Reproduce the following lines word for word, omitting the pictures from your answer.
— begin TASK MATERIAL —
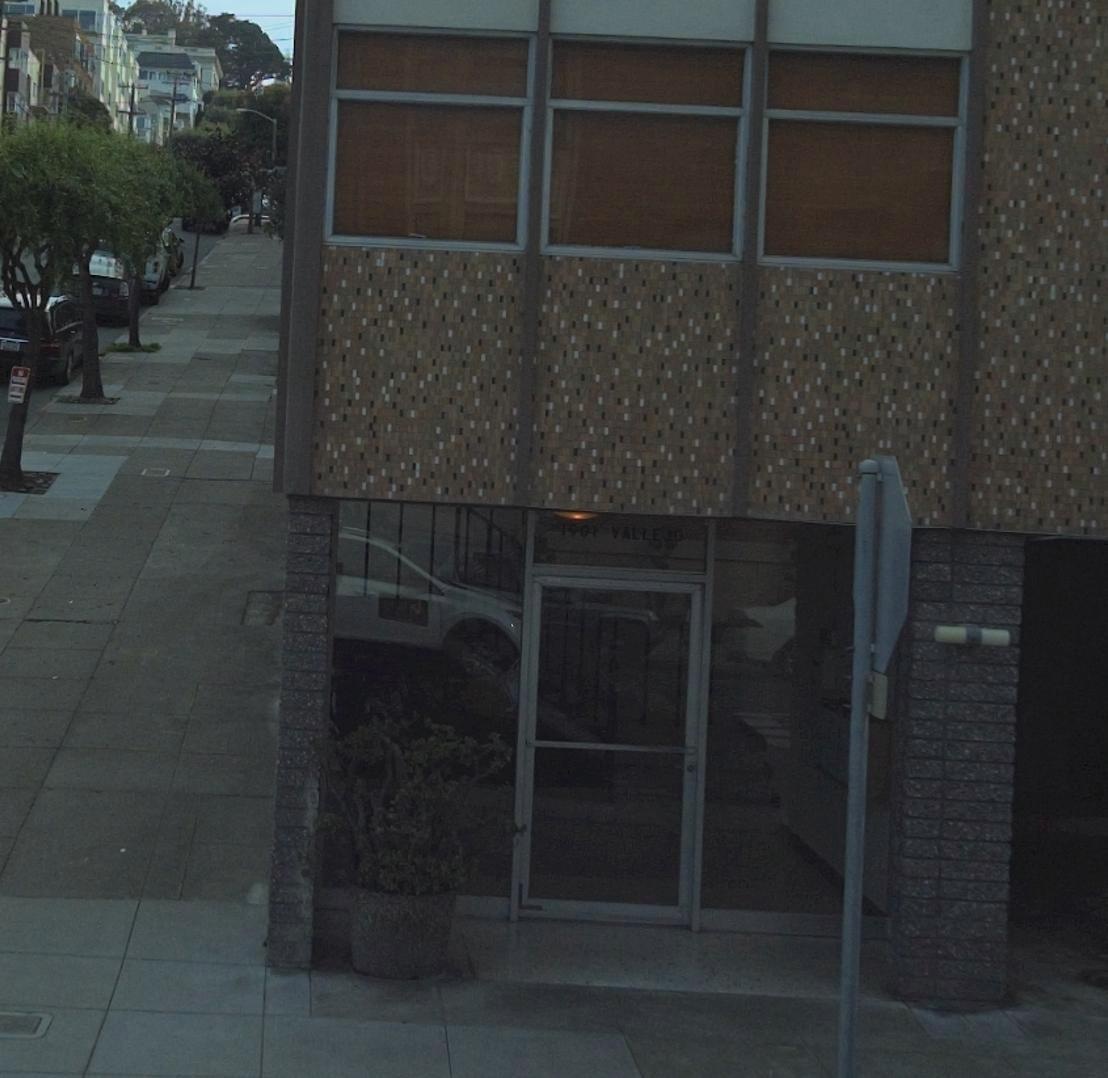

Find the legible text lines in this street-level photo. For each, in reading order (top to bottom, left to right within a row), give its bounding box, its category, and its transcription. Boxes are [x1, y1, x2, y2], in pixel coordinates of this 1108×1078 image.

[557, 520, 599, 541] StreetNumber: 1901
[608, 524, 687, 544] StreetName: VALLE **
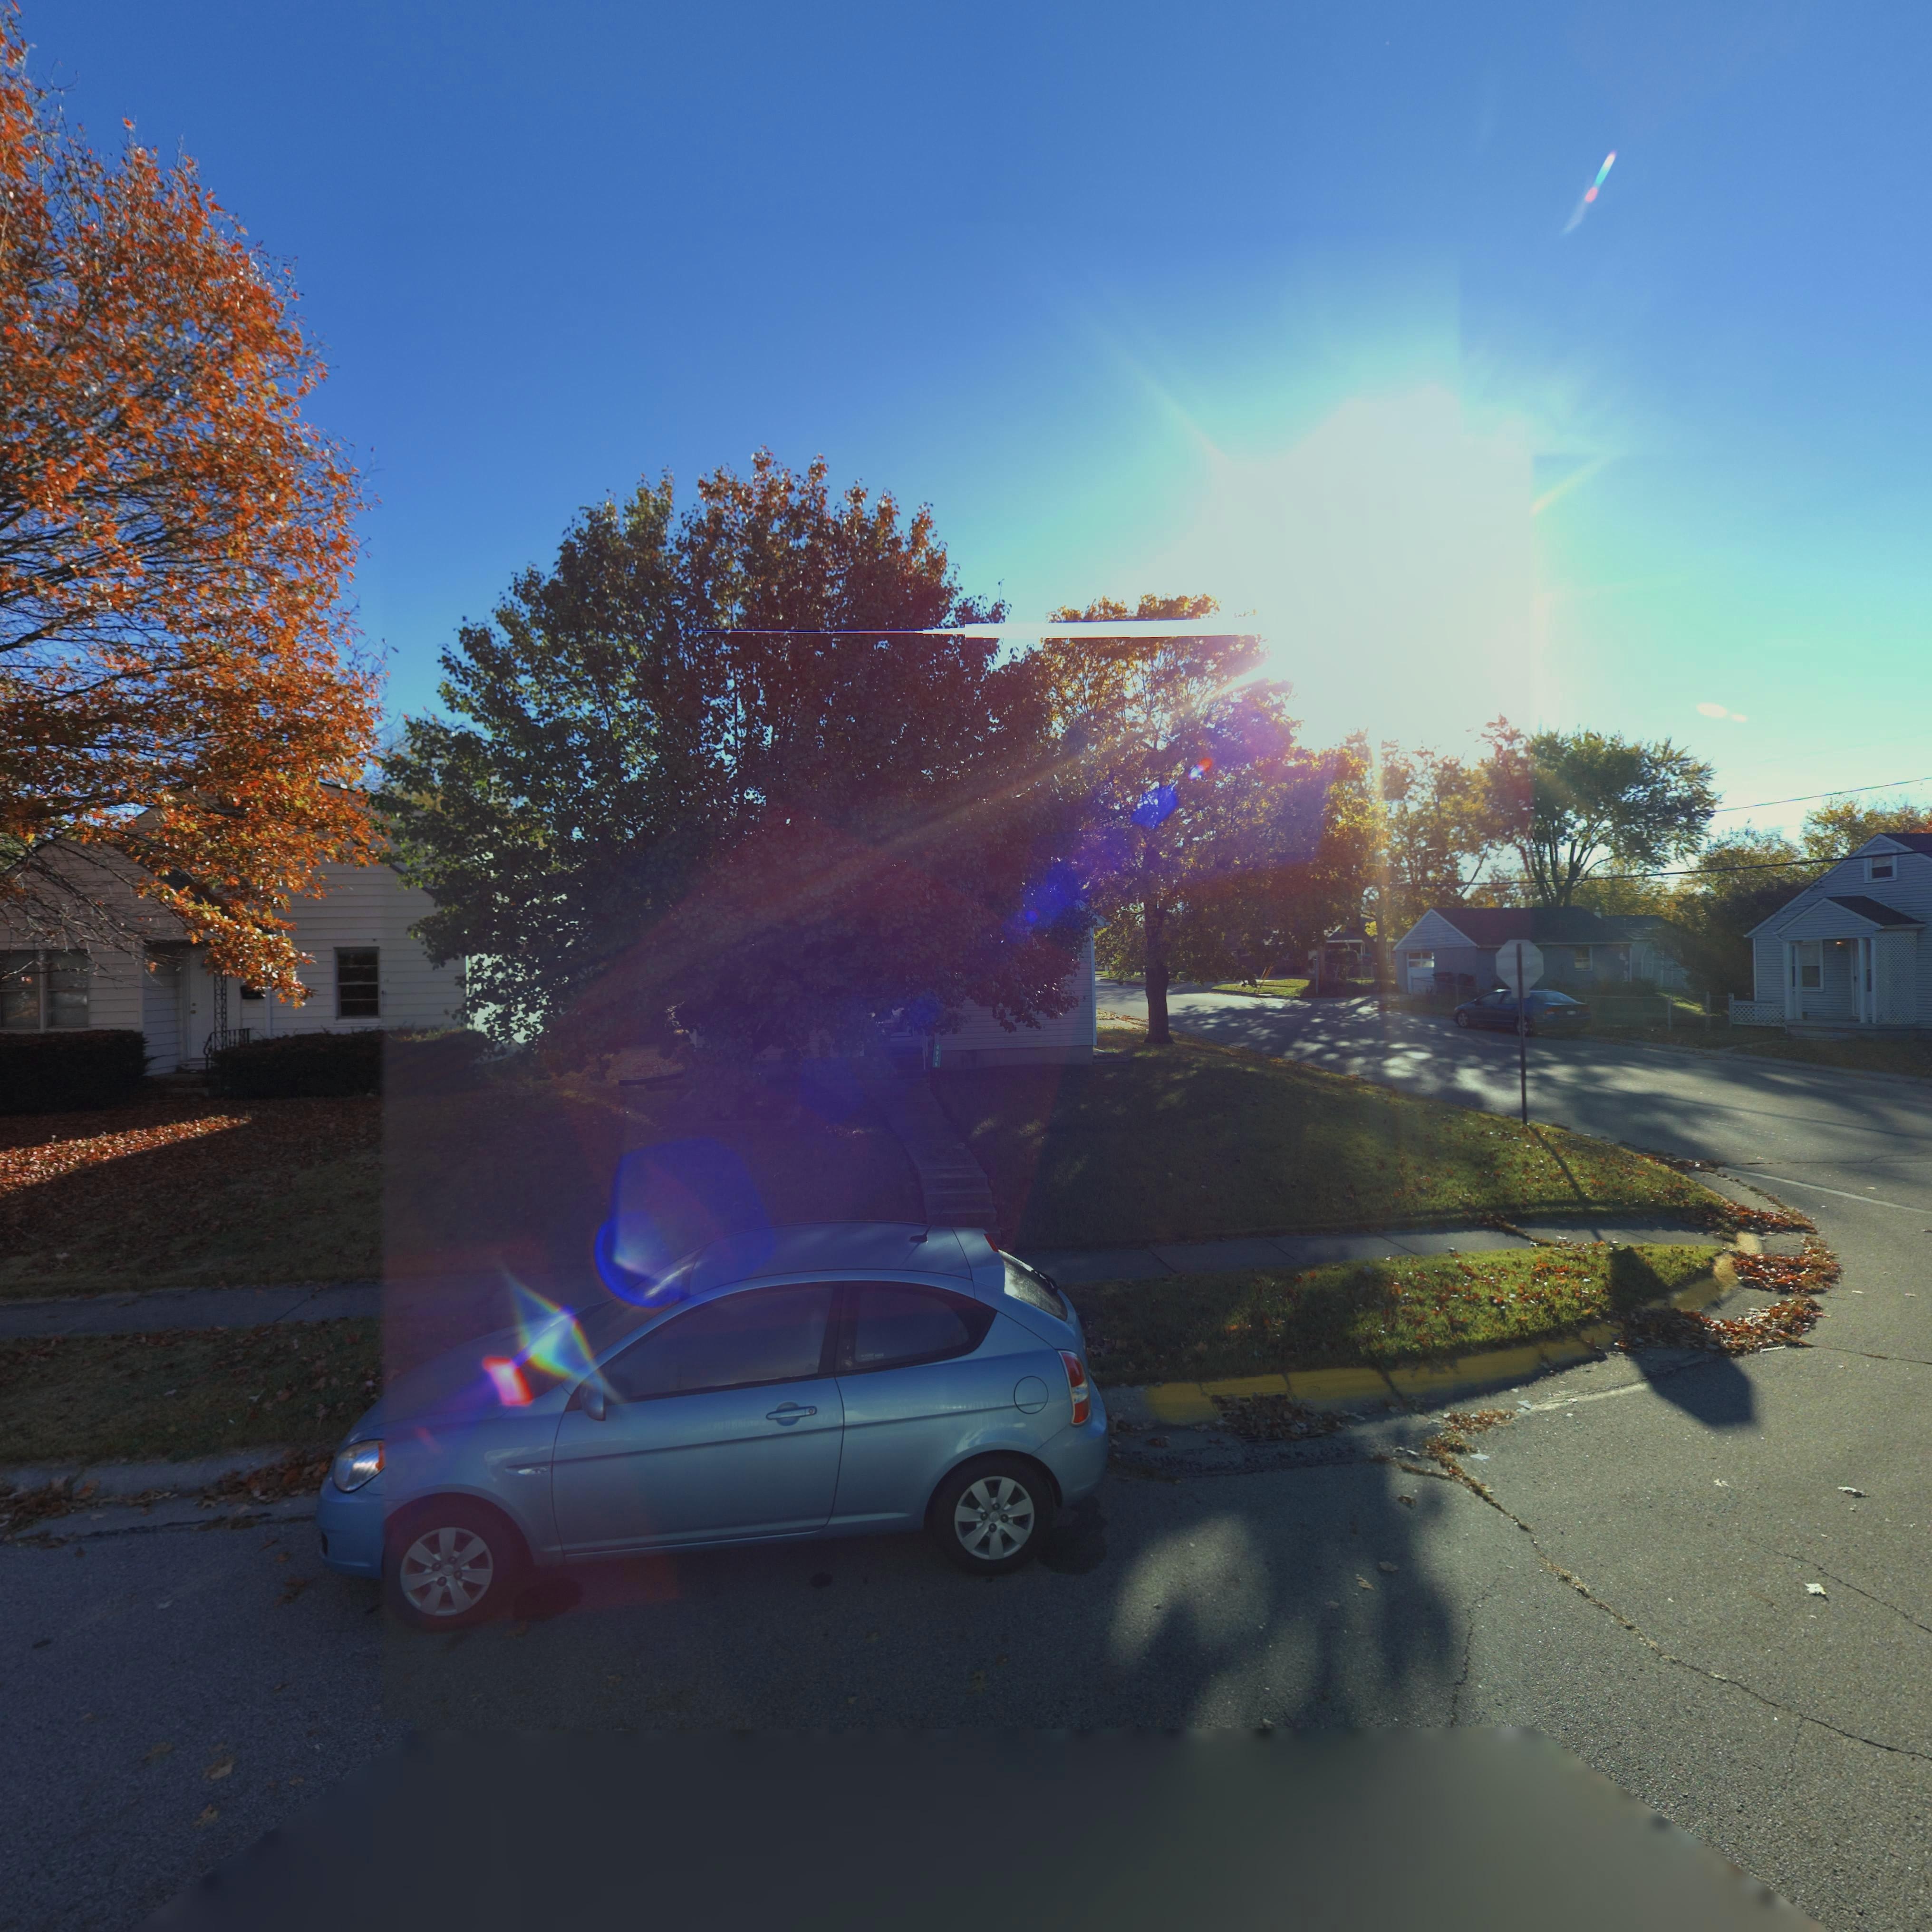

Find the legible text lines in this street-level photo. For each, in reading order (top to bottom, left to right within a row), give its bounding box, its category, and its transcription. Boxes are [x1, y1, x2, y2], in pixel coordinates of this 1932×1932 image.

[934, 1044, 940, 1067] StreetNumber: 4936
— end TASK MATERIAL —
FULL ANSWER ->
Find the legible text lines in this street-level photo. For each, in reading order (top to bottom, left to right within a row), give its bounding box, its category, and its transcription. Boxes are [x1, y1, x2, y2], in pixel coordinates of this 1108×1078 image.

[557, 520, 599, 541] StreetNumber: 1901
[608, 524, 687, 544] StreetName: VALLE **

Find the legible text lines in this street-level photo. For each, in reading order (top to bottom, left to right within a row), give its bounding box, its category, and its transcription. Boxes are [x1, y1, x2, y2], in pixel coordinates of this 1932×1932 image.

[934, 1044, 940, 1067] StreetNumber: 4936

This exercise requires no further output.